## Aim
Turn the lines of all the items below into a Markdown table with the columns Row and Line. Number each line in the Row column and leave out blank lines.

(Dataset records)
....................
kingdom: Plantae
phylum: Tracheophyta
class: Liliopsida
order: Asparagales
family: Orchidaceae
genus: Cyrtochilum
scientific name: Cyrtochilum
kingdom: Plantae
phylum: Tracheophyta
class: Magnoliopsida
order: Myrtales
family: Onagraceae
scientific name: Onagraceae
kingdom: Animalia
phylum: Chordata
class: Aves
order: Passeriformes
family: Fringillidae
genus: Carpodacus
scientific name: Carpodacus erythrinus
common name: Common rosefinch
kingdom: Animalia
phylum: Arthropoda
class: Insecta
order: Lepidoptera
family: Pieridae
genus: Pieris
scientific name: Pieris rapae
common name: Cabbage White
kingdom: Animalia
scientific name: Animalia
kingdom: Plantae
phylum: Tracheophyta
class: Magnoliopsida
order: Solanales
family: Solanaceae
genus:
....................
## Worked solution
| Row | Line |
|---|---|
| 1 | kingdom: Plantae |
| 2 | phylum: Tracheophyta |
| 3 | class: Liliopsida |
| 4 | order: Asparagales |
| 5 | family: Orchidaceae |
| 6 | genus: Cyrtochilum |
| 7 | scientific name: Cyrtochilum |
| 8 | kingdom: Plantae |
| 9 | phylum: Tracheophyta |
| 10 | class: Magnoliopsida |
| 11 | order: Myrtales |
| 12 | family: Onagraceae |
| 13 | scientific name: Onagraceae |
| 14 | kingdom: Animalia |
| 15 | phylum: Chordata |
| 16 | class: Aves |
| 17 | order: Passeriformes |
| 18 | family: Fringillidae |
| 19 | genus: Carpodacus |
| 20 | scientific name: Carpodacus erythrinus |
| 21 | common name: Common rosefinch |
| 22 | kingdom: Animalia |
| 23 | phylum: Arthropoda |
| 24 | class: Insecta |
| 25 | order: Lepidoptera |
| 26 | family: Pieridae |
| 27 | genus: Pieris |
| 28 | scientific name: Pieris rapae |
| 29 | common name: Cabbage White |
| 30 | kingdom: Animalia |
| 31 | scientific name: Animalia |
| 32 | kingdom: Plantae |
| 33 | phylum: Tracheophyta |
| 34 | class: Magnoliopsida |
| 35 | order: Solanales |
| 36 | family: Solanaceae |
| 37 | genus: |